L’enseignant organise et gère une situation de communication des stratégies, des productions.

Les élèves énoncent dans leur langage des conjectures quant aux propriétés reconnues et aux raisons des procédures mises en œuvre. Ils communiquent leurs stratégies, leurs productions.

de validation

L’enseignant organise et gère une situation de débat scientifique dans laquelle les élèves sont engagés.

Les déclarations font place à l’argumentation et l’on commence un processus de preuve. Ils participent à l’élaboration d’une production commune.

d’institutionnalisation

L’enseignant met en relation les productions avec le savoir social qu’il institue.

Les élèves définissent le savoir comme objet d’étude.

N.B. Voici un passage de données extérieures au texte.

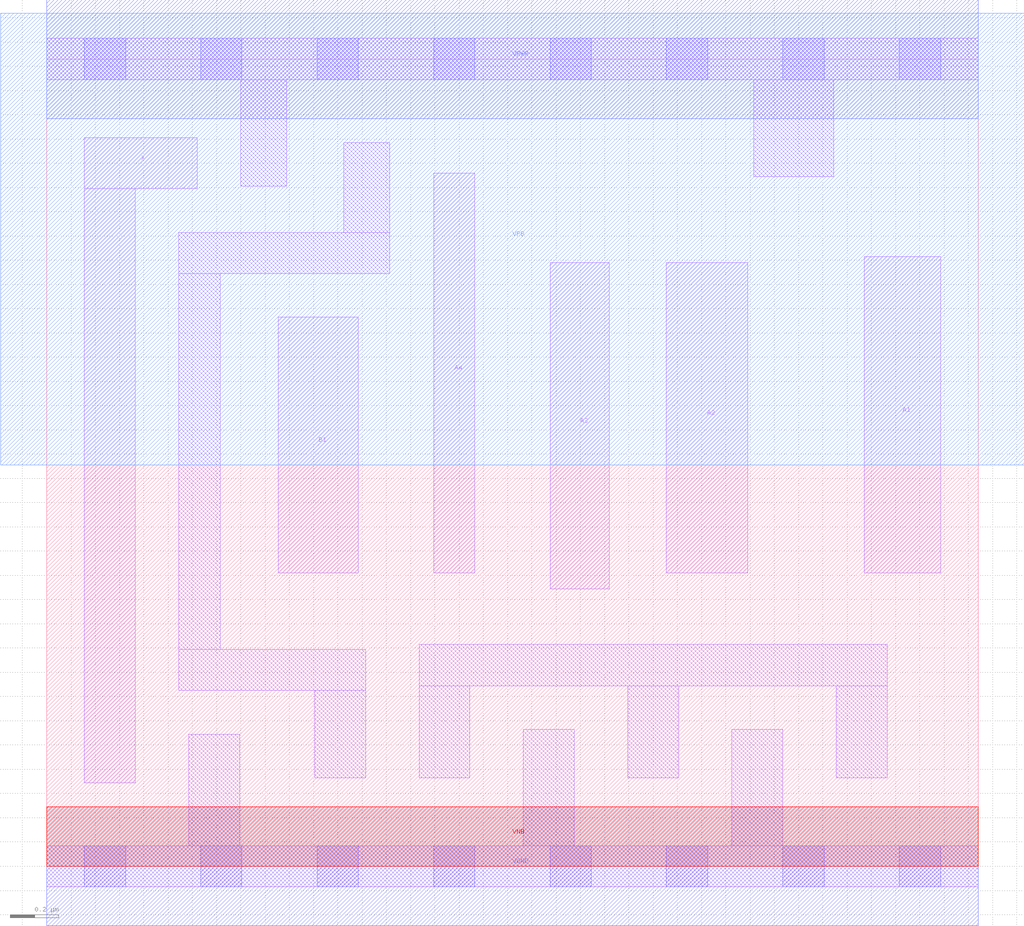
<source format=lef>
# Copyright 2020 The SkyWater PDK Authors
#
# Licensed under the Apache License, Version 2.0 (the "License");
# you may not use this file except in compliance with the License.
# You may obtain a copy of the License at
#
#     https://www.apache.org/licenses/LICENSE-2.0
#
# Unless required by applicable law or agreed to in writing, software
# distributed under the License is distributed on an "AS IS" BASIS,
# WITHOUT WARRANTIES OR CONDITIONS OF ANY KIND, either express or implied.
# See the License for the specific language governing permissions and
# limitations under the License.
#
# SPDX-License-Identifier: Apache-2.0

VERSION 5.7 ;
  NOWIREEXTENSIONATPIN ON ;
  DIVIDERCHAR "/" ;
  BUSBITCHARS "[]" ;
MACRO sky130_fd_sc_lp__o41a_m
  CLASS CORE ;
  FOREIGN sky130_fd_sc_lp__o41a_m ;
  ORIGIN  0.000000  0.000000 ;
  SIZE  3.840000 BY  3.330000 ;
  SYMMETRY X Y R90 ;
  SITE unit ;
  PIN A1
    ANTENNAGATEAREA  0.126000 ;
    DIRECTION INPUT ;
    USE SIGNAL ;
    PORT
      LAYER li1 ;
        RECT 3.370000 1.210000 3.685000 2.515000 ;
    END
  END A1
  PIN A2
    ANTENNAGATEAREA  0.126000 ;
    DIRECTION INPUT ;
    USE SIGNAL ;
    PORT
      LAYER li1 ;
        RECT 2.555000 1.210000 2.890000 2.490000 ;
    END
  END A2
  PIN A3
    ANTENNAGATEAREA  0.126000 ;
    DIRECTION INPUT ;
    USE SIGNAL ;
    PORT
      LAYER li1 ;
        RECT 2.075000 1.145000 2.320000 2.490000 ;
    END
  END A3
  PIN A4
    ANTENNAGATEAREA  0.126000 ;
    DIRECTION INPUT ;
    USE SIGNAL ;
    PORT
      LAYER li1 ;
        RECT 1.595000 1.210000 1.765000 2.860000 ;
    END
  END A4
  PIN B1
    ANTENNAGATEAREA  0.126000 ;
    DIRECTION INPUT ;
    USE SIGNAL ;
    PORT
      LAYER li1 ;
        RECT 0.955000 1.210000 1.285000 2.265000 ;
    END
  END B1
  PIN X
    ANTENNADIFFAREA  0.222600 ;
    DIRECTION OUTPUT ;
    USE SIGNAL ;
    PORT
      LAYER li1 ;
        RECT 0.155000 0.345000 0.365000 2.795000 ;
        RECT 0.155000 2.795000 0.620000 3.005000 ;
    END
  END X
  PIN VGND
    DIRECTION INOUT ;
    USE GROUND ;
    PORT
      LAYER met1 ;
        RECT 0.000000 -0.245000 3.840000 0.245000 ;
    END
  END VGND
  PIN VNB
    DIRECTION INOUT ;
    USE GROUND ;
    PORT
      LAYER pwell ;
        RECT 0.000000 0.000000 3.840000 0.245000 ;
    END
  END VNB
  PIN VPB
    DIRECTION INOUT ;
    USE POWER ;
    PORT
      LAYER nwell ;
        RECT -0.190000 1.655000 4.030000 3.520000 ;
    END
  END VPB
  PIN VPWR
    DIRECTION INOUT ;
    USE POWER ;
    PORT
      LAYER met1 ;
        RECT 0.000000 3.085000 3.840000 3.575000 ;
    END
  END VPWR
  OBS
    LAYER li1 ;
      RECT 0.000000 -0.085000 3.840000 0.085000 ;
      RECT 0.000000  3.245000 3.840000 3.415000 ;
      RECT 0.545000  0.725000 1.315000 0.895000 ;
      RECT 0.545000  0.895000 0.715000 2.445000 ;
      RECT 0.545000  2.445000 1.415000 2.615000 ;
      RECT 0.585000  0.085000 0.795000 0.545000 ;
      RECT 0.800000  2.805000 0.990000 3.245000 ;
      RECT 1.105000  0.365000 1.315000 0.725000 ;
      RECT 1.225000  2.615000 1.415000 2.985000 ;
      RECT 1.535000  0.365000 1.745000 0.745000 ;
      RECT 1.535000  0.745000 3.465000 0.915000 ;
      RECT 1.965000  0.085000 2.175000 0.565000 ;
      RECT 2.395000  0.365000 2.605000 0.745000 ;
      RECT 2.825000  0.085000 3.035000 0.565000 ;
      RECT 2.915000  2.845000 3.245000 3.245000 ;
      RECT 3.255000  0.365000 3.465000 0.745000 ;
    LAYER mcon ;
      RECT 0.155000 -0.085000 0.325000 0.085000 ;
      RECT 0.155000  3.245000 0.325000 3.415000 ;
      RECT 0.635000 -0.085000 0.805000 0.085000 ;
      RECT 0.635000  3.245000 0.805000 3.415000 ;
      RECT 1.115000 -0.085000 1.285000 0.085000 ;
      RECT 1.115000  3.245000 1.285000 3.415000 ;
      RECT 1.595000 -0.085000 1.765000 0.085000 ;
      RECT 1.595000  3.245000 1.765000 3.415000 ;
      RECT 2.075000 -0.085000 2.245000 0.085000 ;
      RECT 2.075000  3.245000 2.245000 3.415000 ;
      RECT 2.555000 -0.085000 2.725000 0.085000 ;
      RECT 2.555000  3.245000 2.725000 3.415000 ;
      RECT 3.035000 -0.085000 3.205000 0.085000 ;
      RECT 3.035000  3.245000 3.205000 3.415000 ;
      RECT 3.515000 -0.085000 3.685000 0.085000 ;
      RECT 3.515000  3.245000 3.685000 3.415000 ;
  END
END sky130_fd_sc_lp__o41a_m
END LIBRARY

</source>
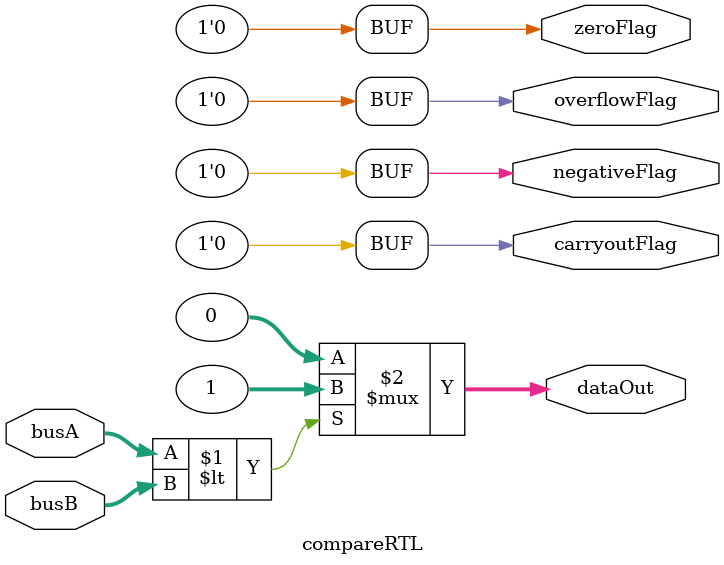
<source format=v>
module compareTop();
	wire [31:0] dataOut;
	wire zeroFlag, overflowFlag, carryoutFlag, negativeFlag;
	wire [31:0]busA, busB;

	compareRTL dut(busA, busB, dataOut[1:0], zeroFlag, overflowFlag, carryoutFlag, negativeFlag);
	//tester testCompare(busA, busB, dataOut, zeroFlag, overflowFlag, carryoutFlag, negativeFlag);

endmodule

/*
module tester(busA, busB, dataOut, zeroFlag, overflowFlag, carryoutFlag, negativeFlag);
	input [31:0] dataOut;
	input zeroFlag, overflowFlag, carryoutFlag, negativeFlag;
	output reg [31:0] busA, busB;

	parameter delay = 10;

	initial begin 
		$display("\t\t busA \t busB \t dataOut \t zeroFlag \t overflowFlag \t carryoutFlag \t negativeFlag \t time");
		$monitor("\t\t %b \t %b \t %b \t %b \t %b \t %b \t %b \t %g",
					busA, busB, dataOut, zeroFlag, overflowFlag, carryoutFlag, negativeFlag, $time);			
	end

	initial begin
		busA = 0; busB = 0;
		#delay;
		busA = 0; busB = 1;
		#delay;
		busA = 1; busB = 0;
		#delay;
		busA = 1; busB = 1;
		#delay;
		#delay;
	end
endmodule
*/

module compareRTL(busA, busB, dataOut, zeroFlag, overflowFlag, carryoutFlag, negativeFlag);
	input [31:0] busA, busB;
	output [31:0] dataOut;
	output  zeroFlag, overflowFlag, carryoutFlag, negativeFlag;
	
	assign zeroFlag = 0;
	assign overflowFlag = 0;
	assign carryoutFlag = 0;
	assign negativeFlag = 0;
	assign dataOut = (busA < busB) ? 1 : 0;
endmodule

</source>
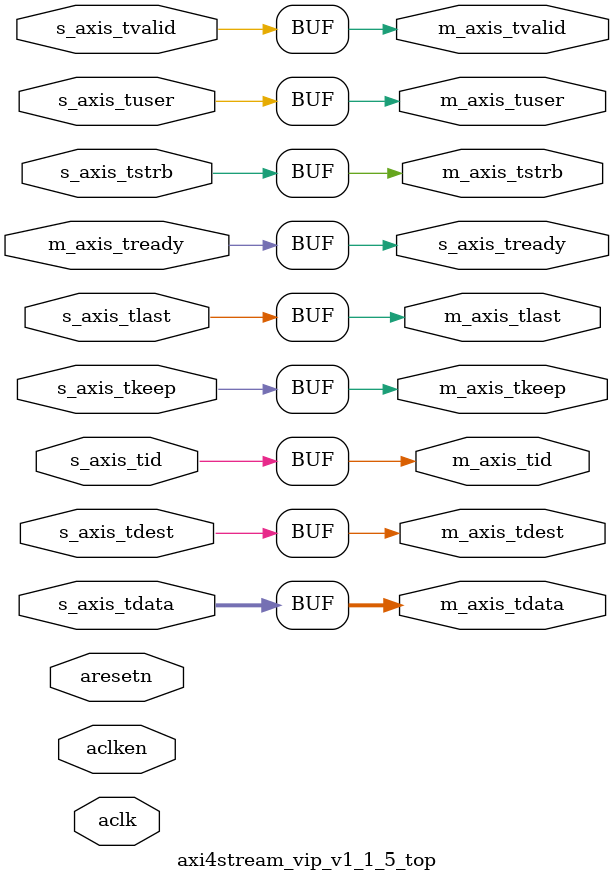
<source format=sv>

`timescale 1ps/1ps

(* DowngradeIPIdentifiedWarnings="yes" *) 
module axi4stream_vip_v1_1_5_top #
  (
   parameter [31:0]  C_AXI4STREAM_SIGNAL_SET         = 32'h03,
   parameter integer C_AXI4STREAM_INTERFACE_MODE     = 1,  //master, slave and bypass
   parameter integer C_AXI4STREAM_DATA_WIDTH        = 8,
   parameter integer C_AXI4STREAM_USER_BITS_PER_BYTE = 0,
   parameter integer C_AXI4STREAM_ID_WIDTH          = 0,
   parameter integer C_AXI4STREAM_DEST_WIDTH        = 0,
   parameter integer C_AXI4STREAM_USER_WIDTH        = 0,
   parameter integer C_AXI4STREAM_HAS_ARESETN       = 0
   )
  (
   // System Signals
   input wire aclk,
   input wire aresetn,
   input wire aclken,

   // Slave side
   input  wire                              s_axis_tvalid,
   output wire                              s_axis_tready,
   input  wire [C_AXI4STREAM_DATA_WIDTH==0? 0:C_AXI4STREAM_DATA_WIDTH-1:0]     s_axis_tdata,
   input  wire [C_AXI4STREAM_DATA_WIDTH/8==0? 0:C_AXI4STREAM_DATA_WIDTH/8-1:0]   s_axis_tstrb,
   input  wire [C_AXI4STREAM_DATA_WIDTH/8==0? 0:C_AXI4STREAM_DATA_WIDTH/8-1:0]   s_axis_tkeep,
   input  wire                              s_axis_tlast,
   input  wire [C_AXI4STREAM_ID_WIDTH==0? 0:C_AXI4STREAM_ID_WIDTH-1:0]         s_axis_tid,
   input  wire [C_AXI4STREAM_DEST_WIDTH==0? 0:C_AXI4STREAM_DEST_WIDTH-1:0]     s_axis_tdest,
   input  wire [C_AXI4STREAM_USER_WIDTH==0? 0:C_AXI4STREAM_USER_WIDTH-1:0]     s_axis_tuser,

   // Master side
   output wire                              m_axis_tvalid,
   input  wire                              m_axis_tready,
   output wire [C_AXI4STREAM_DATA_WIDTH==0? 0:C_AXI4STREAM_DATA_WIDTH-1:0]     m_axis_tdata,
   output wire [C_AXI4STREAM_DATA_WIDTH/8==0? 0:C_AXI4STREAM_DATA_WIDTH/8-1:0]   m_axis_tstrb,
   output wire [C_AXI4STREAM_DATA_WIDTH/8==0? 0:C_AXI4STREAM_DATA_WIDTH/8-1:0]   m_axis_tkeep,
   output wire                              m_axis_tlast,
   output wire [C_AXI4STREAM_ID_WIDTH==0? 0:C_AXI4STREAM_ID_WIDTH-1:0]         m_axis_tid,
   output wire [C_AXI4STREAM_DEST_WIDTH==0? 0:C_AXI4STREAM_DEST_WIDTH-1:0]     m_axis_tdest,
   output wire [C_AXI4STREAM_USER_WIDTH==0? 0:C_AXI4STREAM_USER_WIDTH-1:0]     m_axis_tuser
     );

    //output for slave side, 0 or interface signal(mux)
  assign s_axis_tready =  (C_AXI4STREAM_INTERFACE_MODE ==1 )? m_axis_tready : {1'b0};

  //output for master side, 0 or interface(mux)
  assign m_axis_tvalid = (C_AXI4STREAM_INTERFACE_MODE ==1 )? s_axis_tvalid : {1'b0};
  assign m_axis_tdata  = (C_AXI4STREAM_INTERFACE_MODE ==1 )? s_axis_tdata : {C_AXI4STREAM_DATA_WIDTH==0? 1:C_AXI4STREAM_DATA_WIDTH{1'b0}};
  assign m_axis_tstrb  =(C_AXI4STREAM_INTERFACE_MODE ==1 )? s_axis_tstrb : {C_AXI4STREAM_DATA_WIDTH/8==0? 1:(C_AXI4STREAM_DATA_WIDTH/8){1'b0}};
  assign m_axis_tkeep  =  (C_AXI4STREAM_INTERFACE_MODE ==1 )? s_axis_tkeep : {C_AXI4STREAM_DATA_WIDTH/8==0? 1:(C_AXI4STREAM_DATA_WIDTH/8){1'b0}};
  assign m_axis_tlast  = (C_AXI4STREAM_INTERFACE_MODE ==1 )? s_axis_tlast : {1'b0};
  assign m_axis_tid    = (C_AXI4STREAM_INTERFACE_MODE ==1 )? s_axis_tid: {C_AXI4STREAM_ID_WIDTH==0? 1: C_AXI4STREAM_ID_WIDTH{1'b0}};
  assign m_axis_tdest  = (C_AXI4STREAM_INTERFACE_MODE ==1 )? s_axis_tdest : {(C_AXI4STREAM_DEST_WIDTH==0? 1: C_AXI4STREAM_DEST_WIDTH){1'b0}};
  assign m_axis_tuser  =  (C_AXI4STREAM_INTERFACE_MODE ==1 )? s_axis_tuser: {(C_AXI4STREAM_USER_WIDTH==0? 1: C_AXI4STREAM_USER_WIDTH){1'b0}}; 

endmodule : axi4stream_vip_v1_1_5_top



</source>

Le rôle de l’enseignant et celui de l’élève sont les traits déterminants dans chacune des phases. Dans la phase d’action, l’élève agit sur la tâche. Il peut y avoir des allers-retours entre les actions et la situation, dont l’action consiste à expérimenter des procédures. Dans la situation de formulation, l’élève partage avec d’autres élèves sa proposition de solution, par exemple, dans un sous-groupe. À la validation, dans le cas d’une classe, il s’agit d’une exigence à prouver le résultat. Dans la phase de formulation et de validation, l’enseignant est le garant de la gestion des échanges dans les sous- groupes, puis dans le groupe-classe. Son rôle de médiateur pourrait prendre tout son sens lors de ces deux phases. Dans l’institutionnalisation, le rôle de l’enseignant est d’amener les élèves à décontextualiser la connaissance, afin de formaliser le savoir construit comme un savoir scolaire. À ce sujet, Roditi (2003) distingue trois modes d’intégration lors de la situation d’institutionnalisation. Il peut y avoir soit le mode bilan, soit le mode apport, soit le mode déclaration. Par le mode bilan, les

savoirs qui sont construits en classe par les élèves à partir de questions posées sont institutionnalisés par l’enseignant. Dans le mode apport, l’enseignant énonce des savoirs qui répondent à un problème posé en classe, mais qui n’a pas été résolu par les élèves. Dans le mode déclaration, l’enseignant présente des savoirs mathématiques sans qu’ils n’aient jamais fait l’objet d’un questionnement préalable en classe. Un incident didactique pourrait être, par exemple, à l’origine d’un mode apport lors de la pratique de classe d’un enseignant.